Hasta aquí
¿Cómo hemos podido llegar hasta aquí?, se preguntaban ayer, volviendo la vista hacia sus mayores, los miembros de organizaciones juveniles concentrados en protesta por el intento de asesinato de Eduardo Madina, dirigente de las Juventudes Socialistas de Euskadi. Lo hacían con reproche: 'No tiene que ser tan difícil, quiten tensión, pónganse de acuerdo'. Cada generación cree inaugurar el mundo, y es lógico que los que llegan pregunten y empujen. No lo es tanto que algunos de los empujados pongan más empeño en halagar a los jóvenes, apuntándose a su teoría de que todo es cuestión de buena voluntad, que en decirles que también son jóvenes los que han mutilado a su amigo (y los que denuncian a los profesores a los que ataca ETA).
'¿Qué condujo a la sociedad alemana a la locura colectiva', se preguntó Sebastian Haffner a fines de los años 30, cuando tenía veintitantos, y para contestarse escribió un libro, Historia de un alemán, cuya versión española acaba de publicar la editorial Destino. Ya antes de la llegada de Hitler se vivió, escribe Haffner, una situación en la que 'era difícil distinguir lo posible de lo imposible', en parte porque los políticos 'no se cansaban de alabar el llamativo ataque de atontamiento masivo que sufría la juventud'; y después de que llegara, aún pasaron años antes de que su generación se tomara en serio a los nazis, cuyo designio era 'borrarnos de la faz de la tierra'.
Comparar la situación actual de los vascos no nacionalistas con la de los judíos de la Alemania nazi es 'profundamente manipulador', una 'brutalidad ideológica que se ejerce a partir de los medios de comunicación españoles', en opinión de Iñaki Lasagabaster, profesor de la Universidad del País Vasco (Les Temps Modernes, verano de 2001). El argumento es que los judíos no tenían un Estado detrás respaldándoles, como ocurre hoy a los vascos españolistas. Aunque esto último sea cierto, ello no impedirá que los que han visto quemar tres veces su farmacia o librería, o los profesores que han tenido que tomar el camino del exilio, tiendan a sentirse tan desamparados como los tenderos y profesores judíos de 1933.
De momento, ya hemos pasado de la enfática afirmación de que ser víctima de ETA no da la razón a considerar que convierte en sospechosos a los que lo han sido.
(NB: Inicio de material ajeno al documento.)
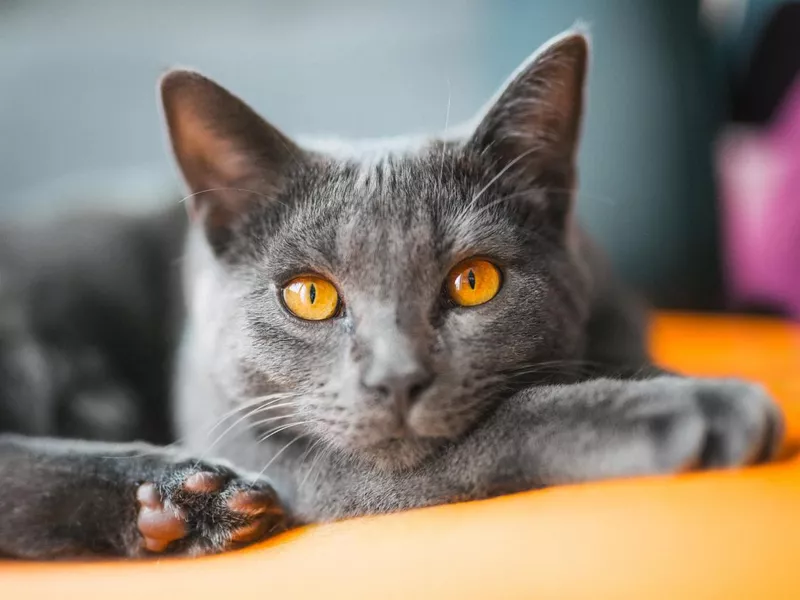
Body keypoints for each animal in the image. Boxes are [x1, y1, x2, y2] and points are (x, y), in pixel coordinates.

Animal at [0, 30, 780, 560]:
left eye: (474, 281)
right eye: (308, 295)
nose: (396, 376)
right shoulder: (264, 440)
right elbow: (514, 419)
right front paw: (695, 403)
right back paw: (185, 497)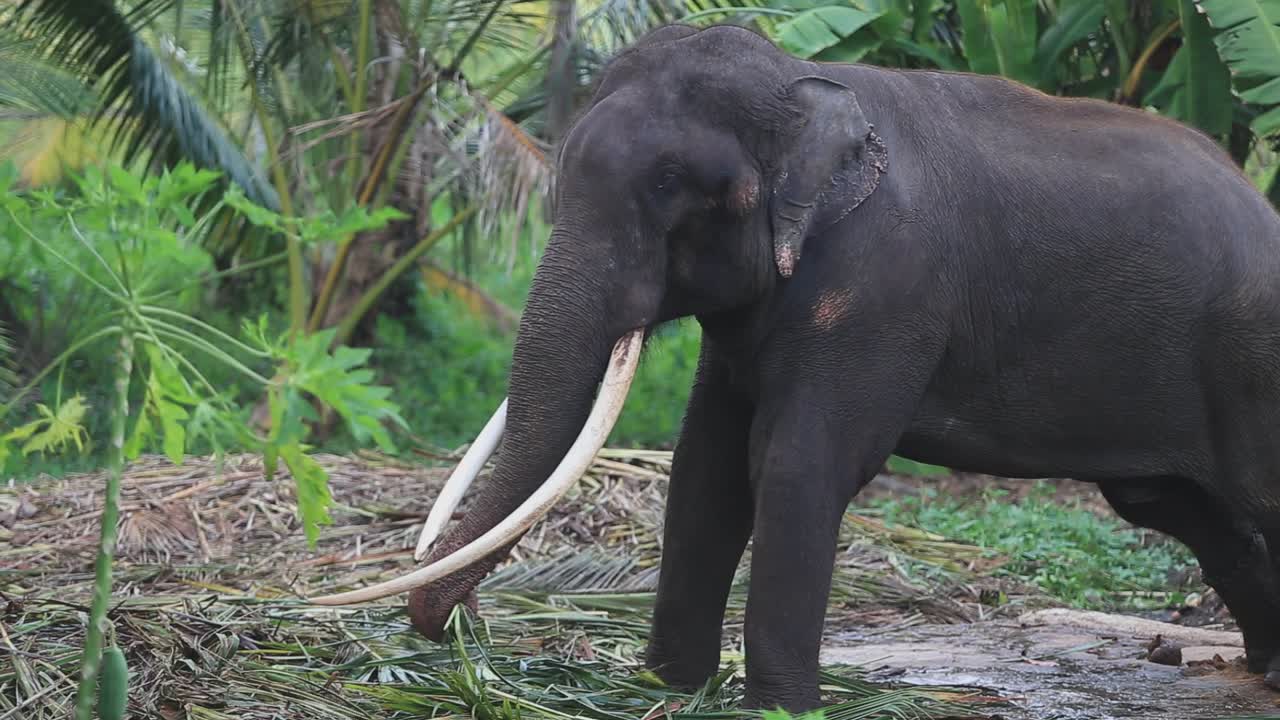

Edurne Uriarte ganó una cátedra en la Universidad del País Vasco aprovechándose -según la revista Kale Gorria, dirigida por Pepe Rei- de la 'relevancia pública adquirida a raíz de la denuncia de supuestas amenazas de ETA'. Más que supuestas, porque le colocaron tres kilos de dinamita. Ahora, una comisión de la Universidad (de la que forma parte Iñaki Lasagabaster) ha anulado la oposición estimando el recurso presentado por su contrincante, Francisco Letamendía.
Este antiguo diputado abertzale se consideró víctima de una injusticia al ver que la plaza iba a una profesora con menos obras publicadas y años de investigación. Seguramente muchos opositores derrotados tendrán sentimientos parecidos, en cualquier lugar del mundo. Sin embargo, lo singular del País Vasco es que hay un sector de sus habitantes que se considera con derecho a reforzar sus razones con amenazas. Letamendía ha negado haber amenazado a nadie, pero los testimonios recogidos en las cinco cartas del jefe del departamento, Paco Llera, al rector, escritas antes de que se conociera el resultado del recurso, ofrecen un alto grado de verosimilitud: nadie se inventa una cosa así, incluyendo expresiones tan reveladoras como ese 'hueles a establo asturiano' con que, según Llera, culminó Letamendía sus advertencias. (Calor de establo: Nietzsche; pero asturiano: no eres de aquí, vuélvete a tu casa).
El problema no es si la comisión que ha dado la razón a Letamendía ha actuado por miedo, sino la fuerza intimidatoria que frente a adversarios de todo tipo tienen las amenazas cuando provienen del sector de que forma parte ese profesor. Letamendía no puede ignorar que en Euskadi las palabras ('caciquismo y españolismo furioso') no se las lleva el viento, sino que a veces aparecen con pelos y señales en la revista de Pepe Rei, encargada, según opinión muy generalizada, compartida por algunos jueces, de una misión similar a la de quienes colocaban estrellas amarillas.
¿Cómo hemos llegado a esto? Pues poco a poco: callando, o gritando exageradamente lo contrario de lo que pensábamos, para que no nos tomen por judíos.